* [DESCRIPTION OF THE TASK] Rewrite the part of the rows that opens with the line containing "country: Colombia" and closes with the line containing "name author: (Milde) Hieron.", changing "locality" to "location" and leaving everything else as it is.

====

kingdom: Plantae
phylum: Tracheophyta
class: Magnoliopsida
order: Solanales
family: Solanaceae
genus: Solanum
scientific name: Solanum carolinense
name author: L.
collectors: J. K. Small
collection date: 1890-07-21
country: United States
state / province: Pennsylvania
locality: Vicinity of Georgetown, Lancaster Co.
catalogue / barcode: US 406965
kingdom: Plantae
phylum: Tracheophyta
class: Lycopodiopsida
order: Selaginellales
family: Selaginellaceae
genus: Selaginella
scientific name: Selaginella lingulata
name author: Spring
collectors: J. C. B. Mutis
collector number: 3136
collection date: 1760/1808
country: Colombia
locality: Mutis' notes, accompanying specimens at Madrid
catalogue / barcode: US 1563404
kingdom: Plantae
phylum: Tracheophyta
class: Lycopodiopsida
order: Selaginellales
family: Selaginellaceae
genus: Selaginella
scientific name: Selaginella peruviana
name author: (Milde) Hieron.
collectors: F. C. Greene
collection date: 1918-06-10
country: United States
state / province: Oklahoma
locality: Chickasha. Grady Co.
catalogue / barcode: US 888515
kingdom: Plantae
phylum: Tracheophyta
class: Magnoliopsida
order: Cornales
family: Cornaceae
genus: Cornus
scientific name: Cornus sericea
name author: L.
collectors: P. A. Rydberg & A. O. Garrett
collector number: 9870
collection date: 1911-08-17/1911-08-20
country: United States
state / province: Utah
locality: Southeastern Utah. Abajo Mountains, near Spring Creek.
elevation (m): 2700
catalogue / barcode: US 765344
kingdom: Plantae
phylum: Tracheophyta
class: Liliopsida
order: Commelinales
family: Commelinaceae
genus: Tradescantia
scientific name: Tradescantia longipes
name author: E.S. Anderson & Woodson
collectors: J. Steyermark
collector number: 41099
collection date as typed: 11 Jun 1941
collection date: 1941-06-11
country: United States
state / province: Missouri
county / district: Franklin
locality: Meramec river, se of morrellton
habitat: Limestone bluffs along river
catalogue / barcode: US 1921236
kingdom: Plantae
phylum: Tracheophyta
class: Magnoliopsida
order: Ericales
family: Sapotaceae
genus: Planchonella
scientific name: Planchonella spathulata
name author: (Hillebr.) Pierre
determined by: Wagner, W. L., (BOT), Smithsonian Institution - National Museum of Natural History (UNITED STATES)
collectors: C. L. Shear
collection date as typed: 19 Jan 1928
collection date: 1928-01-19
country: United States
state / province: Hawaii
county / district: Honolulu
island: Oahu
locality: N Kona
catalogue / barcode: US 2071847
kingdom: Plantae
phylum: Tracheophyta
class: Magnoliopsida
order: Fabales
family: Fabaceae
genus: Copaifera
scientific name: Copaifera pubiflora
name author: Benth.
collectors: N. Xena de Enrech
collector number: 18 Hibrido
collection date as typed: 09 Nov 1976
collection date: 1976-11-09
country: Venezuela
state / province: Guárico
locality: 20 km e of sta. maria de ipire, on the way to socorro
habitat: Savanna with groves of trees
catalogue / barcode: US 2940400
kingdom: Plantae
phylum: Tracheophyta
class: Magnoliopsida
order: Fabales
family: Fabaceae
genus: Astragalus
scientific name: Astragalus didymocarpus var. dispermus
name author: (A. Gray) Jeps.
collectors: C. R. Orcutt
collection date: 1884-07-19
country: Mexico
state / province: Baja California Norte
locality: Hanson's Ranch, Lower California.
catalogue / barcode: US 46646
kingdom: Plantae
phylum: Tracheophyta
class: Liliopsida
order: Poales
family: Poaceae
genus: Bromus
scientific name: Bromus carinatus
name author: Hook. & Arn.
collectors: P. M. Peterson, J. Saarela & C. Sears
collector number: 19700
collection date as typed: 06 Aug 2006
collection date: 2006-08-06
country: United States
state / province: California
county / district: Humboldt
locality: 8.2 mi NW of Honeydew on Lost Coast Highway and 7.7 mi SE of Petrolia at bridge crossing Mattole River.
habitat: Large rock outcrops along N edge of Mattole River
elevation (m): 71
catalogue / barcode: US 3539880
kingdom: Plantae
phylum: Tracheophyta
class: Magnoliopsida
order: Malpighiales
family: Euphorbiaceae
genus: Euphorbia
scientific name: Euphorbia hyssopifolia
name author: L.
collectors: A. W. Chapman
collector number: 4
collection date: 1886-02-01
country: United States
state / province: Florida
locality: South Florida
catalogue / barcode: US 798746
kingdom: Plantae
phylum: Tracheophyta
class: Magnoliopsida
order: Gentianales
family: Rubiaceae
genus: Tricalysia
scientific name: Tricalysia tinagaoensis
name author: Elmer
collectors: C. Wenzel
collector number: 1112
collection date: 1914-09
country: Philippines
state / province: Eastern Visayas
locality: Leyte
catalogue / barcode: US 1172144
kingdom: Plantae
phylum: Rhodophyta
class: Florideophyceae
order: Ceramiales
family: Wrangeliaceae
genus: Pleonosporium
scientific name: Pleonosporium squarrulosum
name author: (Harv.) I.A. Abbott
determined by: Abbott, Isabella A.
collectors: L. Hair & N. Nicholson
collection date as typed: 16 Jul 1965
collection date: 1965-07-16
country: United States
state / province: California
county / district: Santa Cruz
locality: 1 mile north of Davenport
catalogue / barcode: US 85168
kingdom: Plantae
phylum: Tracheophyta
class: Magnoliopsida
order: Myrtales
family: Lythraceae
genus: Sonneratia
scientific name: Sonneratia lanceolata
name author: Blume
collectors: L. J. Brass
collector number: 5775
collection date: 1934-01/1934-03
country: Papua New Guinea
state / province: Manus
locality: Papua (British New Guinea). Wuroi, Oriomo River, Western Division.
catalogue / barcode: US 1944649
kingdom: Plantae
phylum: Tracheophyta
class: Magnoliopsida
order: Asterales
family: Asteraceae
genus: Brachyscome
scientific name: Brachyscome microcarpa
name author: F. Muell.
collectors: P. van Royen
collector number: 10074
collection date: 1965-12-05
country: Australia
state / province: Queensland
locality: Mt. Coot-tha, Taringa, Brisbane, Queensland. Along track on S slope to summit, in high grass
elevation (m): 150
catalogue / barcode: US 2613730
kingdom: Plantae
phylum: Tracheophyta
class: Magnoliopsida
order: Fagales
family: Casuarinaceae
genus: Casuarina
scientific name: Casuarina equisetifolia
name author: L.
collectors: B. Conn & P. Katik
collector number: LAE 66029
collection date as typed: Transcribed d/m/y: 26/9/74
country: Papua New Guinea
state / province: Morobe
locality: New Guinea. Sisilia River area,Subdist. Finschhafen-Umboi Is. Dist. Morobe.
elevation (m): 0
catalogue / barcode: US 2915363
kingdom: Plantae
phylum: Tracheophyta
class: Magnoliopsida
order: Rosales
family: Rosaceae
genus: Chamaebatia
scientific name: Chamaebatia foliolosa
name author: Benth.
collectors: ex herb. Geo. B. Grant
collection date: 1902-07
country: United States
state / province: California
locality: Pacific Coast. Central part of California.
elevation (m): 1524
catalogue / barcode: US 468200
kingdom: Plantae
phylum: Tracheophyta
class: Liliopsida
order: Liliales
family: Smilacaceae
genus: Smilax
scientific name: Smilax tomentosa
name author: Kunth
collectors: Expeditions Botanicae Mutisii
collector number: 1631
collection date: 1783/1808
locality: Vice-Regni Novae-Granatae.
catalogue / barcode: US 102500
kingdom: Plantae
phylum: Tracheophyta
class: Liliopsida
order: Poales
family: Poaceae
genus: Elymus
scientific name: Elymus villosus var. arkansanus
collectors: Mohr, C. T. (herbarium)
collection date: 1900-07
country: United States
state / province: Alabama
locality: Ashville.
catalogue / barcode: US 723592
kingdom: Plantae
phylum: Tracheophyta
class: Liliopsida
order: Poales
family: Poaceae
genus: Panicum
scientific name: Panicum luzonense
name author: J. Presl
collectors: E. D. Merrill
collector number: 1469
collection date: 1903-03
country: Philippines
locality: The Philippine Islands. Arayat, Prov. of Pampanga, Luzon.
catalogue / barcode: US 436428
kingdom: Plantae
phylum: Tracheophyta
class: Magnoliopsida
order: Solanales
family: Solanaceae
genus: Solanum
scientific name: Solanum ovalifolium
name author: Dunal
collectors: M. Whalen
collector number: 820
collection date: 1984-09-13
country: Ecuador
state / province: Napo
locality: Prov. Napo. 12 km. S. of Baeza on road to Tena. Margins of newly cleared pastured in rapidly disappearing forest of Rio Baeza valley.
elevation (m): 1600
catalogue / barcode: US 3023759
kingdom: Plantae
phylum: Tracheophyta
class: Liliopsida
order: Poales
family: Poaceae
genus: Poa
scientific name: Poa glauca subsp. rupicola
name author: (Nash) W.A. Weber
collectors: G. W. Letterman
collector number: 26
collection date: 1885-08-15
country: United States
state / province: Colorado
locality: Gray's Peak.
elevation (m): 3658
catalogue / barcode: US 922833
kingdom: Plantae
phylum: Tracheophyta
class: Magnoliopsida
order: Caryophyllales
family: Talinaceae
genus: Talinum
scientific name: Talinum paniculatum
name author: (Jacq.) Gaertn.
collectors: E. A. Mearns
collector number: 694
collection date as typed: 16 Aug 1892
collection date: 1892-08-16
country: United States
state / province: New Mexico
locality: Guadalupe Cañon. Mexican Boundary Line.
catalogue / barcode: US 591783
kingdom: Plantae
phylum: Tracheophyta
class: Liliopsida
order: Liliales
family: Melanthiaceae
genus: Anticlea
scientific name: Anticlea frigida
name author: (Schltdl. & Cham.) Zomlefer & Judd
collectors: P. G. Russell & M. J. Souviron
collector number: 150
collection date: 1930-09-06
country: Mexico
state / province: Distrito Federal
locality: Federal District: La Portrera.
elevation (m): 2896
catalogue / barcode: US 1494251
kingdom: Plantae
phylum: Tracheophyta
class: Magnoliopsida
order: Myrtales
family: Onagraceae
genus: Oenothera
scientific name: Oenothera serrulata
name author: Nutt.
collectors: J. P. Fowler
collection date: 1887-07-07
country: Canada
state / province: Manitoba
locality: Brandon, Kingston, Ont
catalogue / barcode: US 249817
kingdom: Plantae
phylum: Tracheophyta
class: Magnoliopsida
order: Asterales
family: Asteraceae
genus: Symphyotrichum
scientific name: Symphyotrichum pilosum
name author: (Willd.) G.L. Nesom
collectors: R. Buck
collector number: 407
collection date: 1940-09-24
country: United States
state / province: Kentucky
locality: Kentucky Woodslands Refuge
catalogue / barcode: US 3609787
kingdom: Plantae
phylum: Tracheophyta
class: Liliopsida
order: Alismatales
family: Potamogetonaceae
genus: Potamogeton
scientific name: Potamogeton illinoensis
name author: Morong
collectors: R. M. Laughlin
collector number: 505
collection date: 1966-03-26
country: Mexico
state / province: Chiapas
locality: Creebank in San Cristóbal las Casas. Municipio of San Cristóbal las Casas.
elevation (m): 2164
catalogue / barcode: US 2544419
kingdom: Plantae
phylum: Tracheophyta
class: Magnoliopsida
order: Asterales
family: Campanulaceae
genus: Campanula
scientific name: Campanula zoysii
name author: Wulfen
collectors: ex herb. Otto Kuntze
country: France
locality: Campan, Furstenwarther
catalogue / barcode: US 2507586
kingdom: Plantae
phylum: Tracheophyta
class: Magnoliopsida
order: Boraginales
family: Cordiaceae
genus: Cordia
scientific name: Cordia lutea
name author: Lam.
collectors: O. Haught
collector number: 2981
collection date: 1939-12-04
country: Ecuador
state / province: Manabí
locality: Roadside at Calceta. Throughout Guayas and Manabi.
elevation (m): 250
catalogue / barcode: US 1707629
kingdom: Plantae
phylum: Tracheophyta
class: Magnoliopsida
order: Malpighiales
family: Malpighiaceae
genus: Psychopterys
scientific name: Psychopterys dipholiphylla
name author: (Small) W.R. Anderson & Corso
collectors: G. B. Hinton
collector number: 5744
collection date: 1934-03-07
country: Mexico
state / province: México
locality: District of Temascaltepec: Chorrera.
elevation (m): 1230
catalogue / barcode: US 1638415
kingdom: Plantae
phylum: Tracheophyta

====

* [COMPLETE OUTPUT]
country: Colombia
location: Mutis' notes, accompanying specimens at Madrid
catalogue / barcode: US 1563404
kingdom: Plantae
phylum: Tracheophyta
class: Lycopodiopsida
order: Selaginellales
family: Selaginellaceae
genus: Selaginella
scientific name: Selaginella peruviana
name author: (Milde) Hieron.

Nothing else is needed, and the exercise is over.